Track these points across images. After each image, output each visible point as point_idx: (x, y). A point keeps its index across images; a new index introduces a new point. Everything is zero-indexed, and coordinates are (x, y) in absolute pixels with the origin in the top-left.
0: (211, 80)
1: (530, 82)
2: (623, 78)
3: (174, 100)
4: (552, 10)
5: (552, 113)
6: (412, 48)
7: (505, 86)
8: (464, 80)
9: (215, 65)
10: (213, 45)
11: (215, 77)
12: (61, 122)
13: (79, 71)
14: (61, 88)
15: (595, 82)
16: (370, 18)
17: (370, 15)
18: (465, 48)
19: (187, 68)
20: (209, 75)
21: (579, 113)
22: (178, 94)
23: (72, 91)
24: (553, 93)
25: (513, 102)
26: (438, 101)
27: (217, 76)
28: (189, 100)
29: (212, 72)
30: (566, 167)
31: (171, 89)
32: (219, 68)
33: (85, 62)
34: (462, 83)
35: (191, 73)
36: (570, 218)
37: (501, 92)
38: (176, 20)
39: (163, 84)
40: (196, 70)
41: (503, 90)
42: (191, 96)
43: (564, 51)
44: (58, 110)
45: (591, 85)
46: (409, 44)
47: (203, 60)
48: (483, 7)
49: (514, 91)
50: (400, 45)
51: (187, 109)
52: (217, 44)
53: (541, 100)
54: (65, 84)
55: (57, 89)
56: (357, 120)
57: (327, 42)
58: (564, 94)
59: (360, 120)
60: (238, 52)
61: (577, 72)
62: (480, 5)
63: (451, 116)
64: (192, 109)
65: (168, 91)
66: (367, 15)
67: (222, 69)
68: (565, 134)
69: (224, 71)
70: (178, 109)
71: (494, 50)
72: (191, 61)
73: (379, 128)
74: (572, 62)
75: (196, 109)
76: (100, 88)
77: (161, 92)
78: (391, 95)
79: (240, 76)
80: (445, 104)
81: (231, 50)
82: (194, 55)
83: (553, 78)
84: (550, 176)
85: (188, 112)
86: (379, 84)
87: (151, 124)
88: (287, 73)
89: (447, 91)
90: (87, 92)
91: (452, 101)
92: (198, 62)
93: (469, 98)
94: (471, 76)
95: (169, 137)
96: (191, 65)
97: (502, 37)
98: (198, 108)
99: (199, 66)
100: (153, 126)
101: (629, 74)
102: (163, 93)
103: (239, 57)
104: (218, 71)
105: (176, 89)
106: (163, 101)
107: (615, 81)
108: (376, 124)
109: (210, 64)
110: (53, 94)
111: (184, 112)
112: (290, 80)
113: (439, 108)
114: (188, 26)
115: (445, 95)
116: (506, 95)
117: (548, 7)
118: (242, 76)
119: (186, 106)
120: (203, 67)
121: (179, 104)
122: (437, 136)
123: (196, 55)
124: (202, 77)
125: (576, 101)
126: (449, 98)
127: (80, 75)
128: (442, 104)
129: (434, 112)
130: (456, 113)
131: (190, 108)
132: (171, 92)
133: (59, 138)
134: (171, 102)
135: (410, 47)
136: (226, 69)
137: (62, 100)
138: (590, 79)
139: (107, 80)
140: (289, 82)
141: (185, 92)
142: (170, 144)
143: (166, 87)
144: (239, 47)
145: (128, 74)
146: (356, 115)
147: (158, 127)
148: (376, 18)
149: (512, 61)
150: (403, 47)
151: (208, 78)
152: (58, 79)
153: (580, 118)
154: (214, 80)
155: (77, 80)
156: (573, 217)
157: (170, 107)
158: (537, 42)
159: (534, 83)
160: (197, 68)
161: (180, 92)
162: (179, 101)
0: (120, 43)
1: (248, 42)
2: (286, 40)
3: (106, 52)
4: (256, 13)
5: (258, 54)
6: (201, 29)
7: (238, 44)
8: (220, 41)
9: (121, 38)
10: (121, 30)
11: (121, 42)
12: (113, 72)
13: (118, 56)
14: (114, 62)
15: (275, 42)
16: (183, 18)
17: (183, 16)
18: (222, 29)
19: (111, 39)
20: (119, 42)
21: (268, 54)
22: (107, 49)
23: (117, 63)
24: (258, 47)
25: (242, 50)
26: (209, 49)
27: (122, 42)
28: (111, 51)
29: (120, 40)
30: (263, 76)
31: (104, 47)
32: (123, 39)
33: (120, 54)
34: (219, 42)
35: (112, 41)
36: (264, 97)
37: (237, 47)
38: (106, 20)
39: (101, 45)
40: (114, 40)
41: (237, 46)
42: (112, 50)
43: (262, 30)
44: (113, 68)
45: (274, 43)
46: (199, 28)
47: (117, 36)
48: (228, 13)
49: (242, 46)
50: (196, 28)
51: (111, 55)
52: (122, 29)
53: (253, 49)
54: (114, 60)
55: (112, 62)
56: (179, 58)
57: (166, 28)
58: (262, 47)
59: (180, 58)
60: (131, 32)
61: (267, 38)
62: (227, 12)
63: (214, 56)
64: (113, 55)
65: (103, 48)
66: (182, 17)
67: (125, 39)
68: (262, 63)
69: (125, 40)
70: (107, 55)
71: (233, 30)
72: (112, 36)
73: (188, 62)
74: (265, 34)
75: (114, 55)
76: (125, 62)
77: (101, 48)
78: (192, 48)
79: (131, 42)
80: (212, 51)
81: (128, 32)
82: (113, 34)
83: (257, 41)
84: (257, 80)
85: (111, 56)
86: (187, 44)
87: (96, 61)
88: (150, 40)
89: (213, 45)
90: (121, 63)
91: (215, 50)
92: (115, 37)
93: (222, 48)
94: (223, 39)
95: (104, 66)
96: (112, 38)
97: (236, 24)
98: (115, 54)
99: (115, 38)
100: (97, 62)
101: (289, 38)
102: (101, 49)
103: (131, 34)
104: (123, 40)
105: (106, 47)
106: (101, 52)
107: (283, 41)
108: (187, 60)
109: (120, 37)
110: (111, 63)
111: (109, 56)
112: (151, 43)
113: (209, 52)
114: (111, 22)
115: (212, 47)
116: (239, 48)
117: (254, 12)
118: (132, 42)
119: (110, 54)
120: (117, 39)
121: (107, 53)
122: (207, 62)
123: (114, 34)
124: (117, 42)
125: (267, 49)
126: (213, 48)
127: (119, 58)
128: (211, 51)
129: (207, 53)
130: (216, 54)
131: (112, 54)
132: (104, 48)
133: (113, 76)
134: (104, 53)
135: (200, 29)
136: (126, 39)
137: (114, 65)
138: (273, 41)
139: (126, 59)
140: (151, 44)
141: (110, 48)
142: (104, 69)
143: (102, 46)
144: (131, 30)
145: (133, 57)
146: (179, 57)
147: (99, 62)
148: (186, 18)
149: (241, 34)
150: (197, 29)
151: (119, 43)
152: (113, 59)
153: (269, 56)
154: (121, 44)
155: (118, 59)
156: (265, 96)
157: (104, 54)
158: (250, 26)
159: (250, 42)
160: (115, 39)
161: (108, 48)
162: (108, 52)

^^^^

### [Exercise]
All lines from the beginning of the listing through the one with "120: (203, 67)" are to be restated word for word, and only those.

### [Answer to this task]
Track these points across images. After each image, output each visible point as point_idx: (x, y). A point keeps its index across images; a new index introduces a new point. Everything is zero-indexed, and coordinates are (x, y) in absolute pixels with the origin in the top-left.
0: (211, 80)
1: (530, 82)
2: (623, 78)
3: (174, 100)
4: (552, 10)
5: (552, 113)
6: (412, 48)
7: (505, 86)
8: (464, 80)
9: (215, 65)
10: (213, 45)
11: (215, 77)
12: (61, 122)
13: (79, 71)
14: (61, 88)
15: (595, 82)
16: (370, 18)
17: (370, 15)
18: (465, 48)
19: (187, 68)
20: (209, 75)
21: (579, 113)
22: (178, 94)
23: (72, 91)
24: (553, 93)
25: (513, 102)
26: (438, 101)
27: (217, 76)
28: (189, 100)
29: (212, 72)
30: (566, 167)
31: (171, 89)
32: (219, 68)
33: (85, 62)
34: (462, 83)
35: (191, 73)
36: (570, 218)
37: (501, 92)
38: (176, 20)
39: (163, 84)
40: (196, 70)
41: (503, 90)
42: (191, 96)
43: (564, 51)
44: (58, 110)
45: (591, 85)
46: (409, 44)
47: (203, 60)
48: (483, 7)
49: (514, 91)
50: (400, 45)
51: (187, 109)
52: (217, 44)
53: (541, 100)
54: (65, 84)
55: (57, 89)
56: (357, 120)
57: (327, 42)
58: (564, 94)
59: (360, 120)
60: (238, 52)
61: (577, 72)
62: (480, 5)
63: (451, 116)
64: (192, 109)
65: (168, 91)
66: (367, 15)
67: (222, 69)
68: (565, 134)
69: (224, 71)
70: (178, 109)
71: (494, 50)
72: (191, 61)
73: (379, 128)
74: (572, 62)
75: (196, 109)
76: (100, 88)
77: (161, 92)
78: (391, 95)
79: (240, 76)
80: (445, 104)
81: (231, 50)
82: (194, 55)
83: (553, 78)
84: (550, 176)
85: (188, 112)
86: (379, 84)
87: (151, 124)
88: (287, 73)
89: (447, 91)
90: (87, 92)
91: (452, 101)
92: (198, 62)
93: (469, 98)
94: (471, 76)
95: (169, 137)
96: (191, 65)
97: (502, 37)
98: (198, 108)
99: (199, 66)
100: (153, 126)
101: (629, 74)
102: (163, 93)
103: (239, 57)
104: (218, 71)
105: (176, 89)
106: (163, 101)
107: (615, 81)
108: (376, 124)
109: (210, 64)
110: (53, 94)
111: (184, 112)
112: (290, 80)
113: (439, 108)
114: (188, 26)
115: (445, 95)
116: (506, 95)
117: (548, 7)
118: (242, 76)
119: (186, 106)
120: (203, 67)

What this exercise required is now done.